# DATA FOR THIS TASK
****

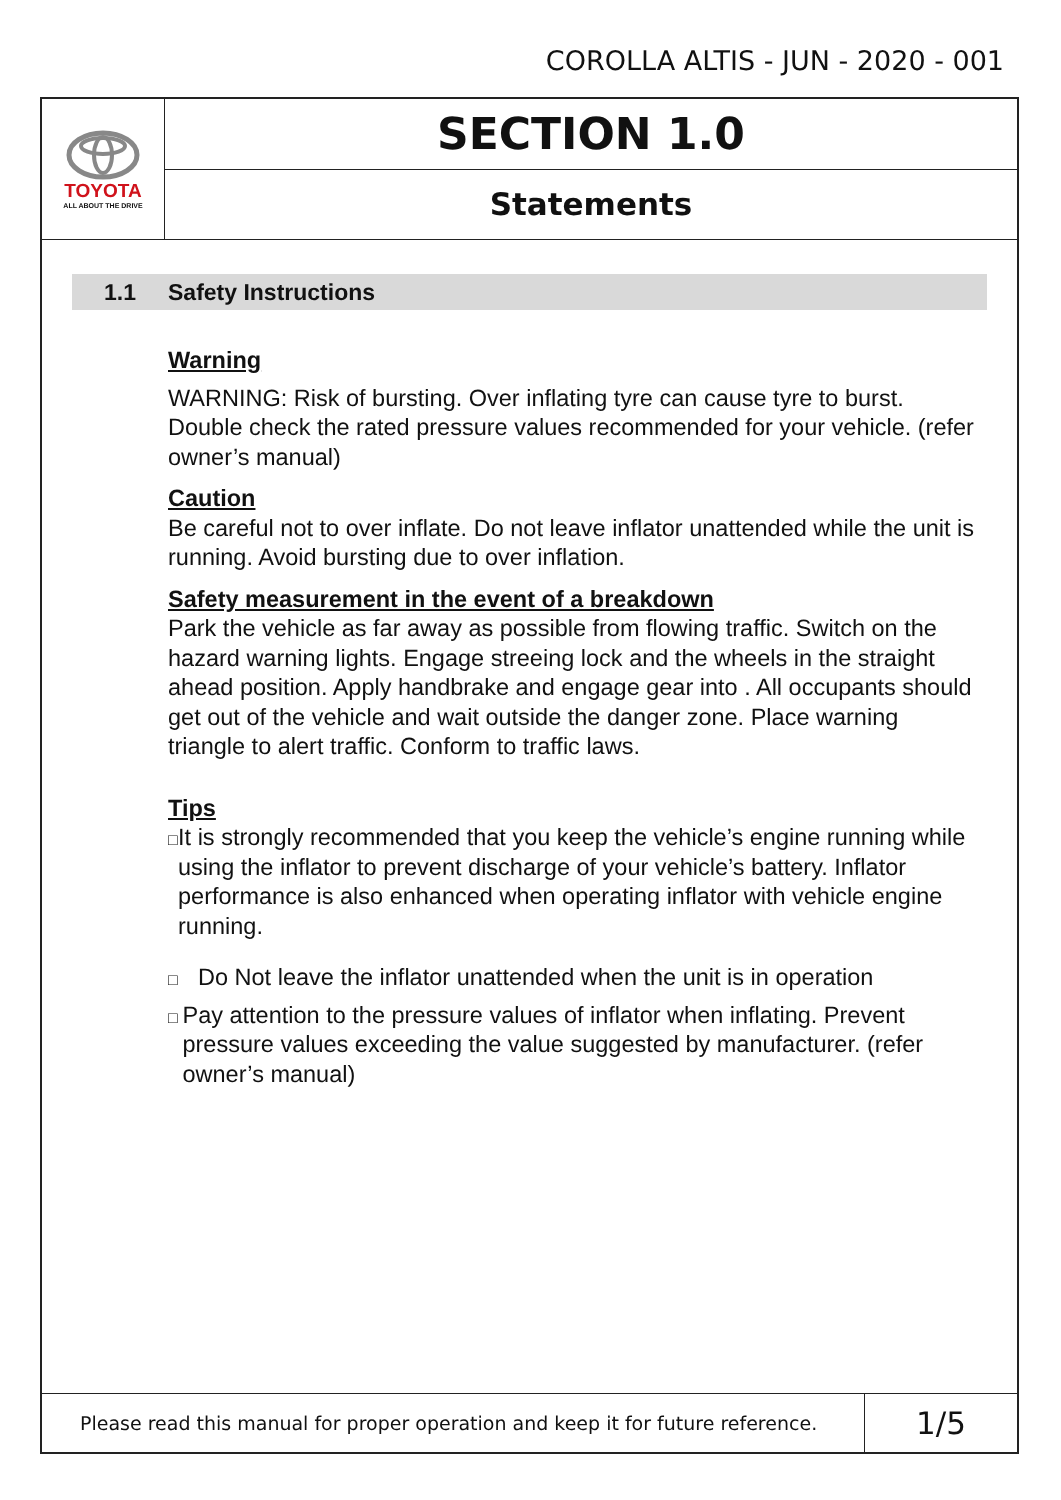COROLLA ALTIS - JUN - 2020 - 001
TOYOTA
ALL ABOUT THE DRIVE
SECTION 1.0
Statements
1.1 Safety Instructions
Warning
WARNING: Risk of bursting. Over inflating tyre can cause tyre to burst. Double check the rated pressure values recommended for your vehicle. (refer owner’s manual)
Caution
Be careful not to over inflate. Do not leave inflator unattended while the unit is running. Avoid bursting due to over inflation.
Safety measurement in the event of a breakdown
Park the vehicle as far away as possible from flowing traffic. Switch on the hazard warning lights. Engage streeing lock and the wheels in the straight ahead position. Apply handbrake and engage gear into . All occupants should get out of the vehicle and wait outside the danger zone. Place warning triangle to alert traffic. Conform to traffic laws.
Tips
□
It is strongly recommended that you keep the vehicle’s engine running while using the inflator to prevent discharge of your vehicle’s battery. Inflator performance is also enhanced when operating inflator with vehicle engine running.
□
Do Not leave the inflator unattended when the unit is in operation
□
Pay attention to the pressure values of inflator when inflating. Prevent pressure values exceeding the value suggested by manufacturer. (refer owner’s manual)
Please read this manual for proper operation and keep it for future reference.
1/5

****

Tally how many lines of the records hold the word "manual". Answer with the number only.

3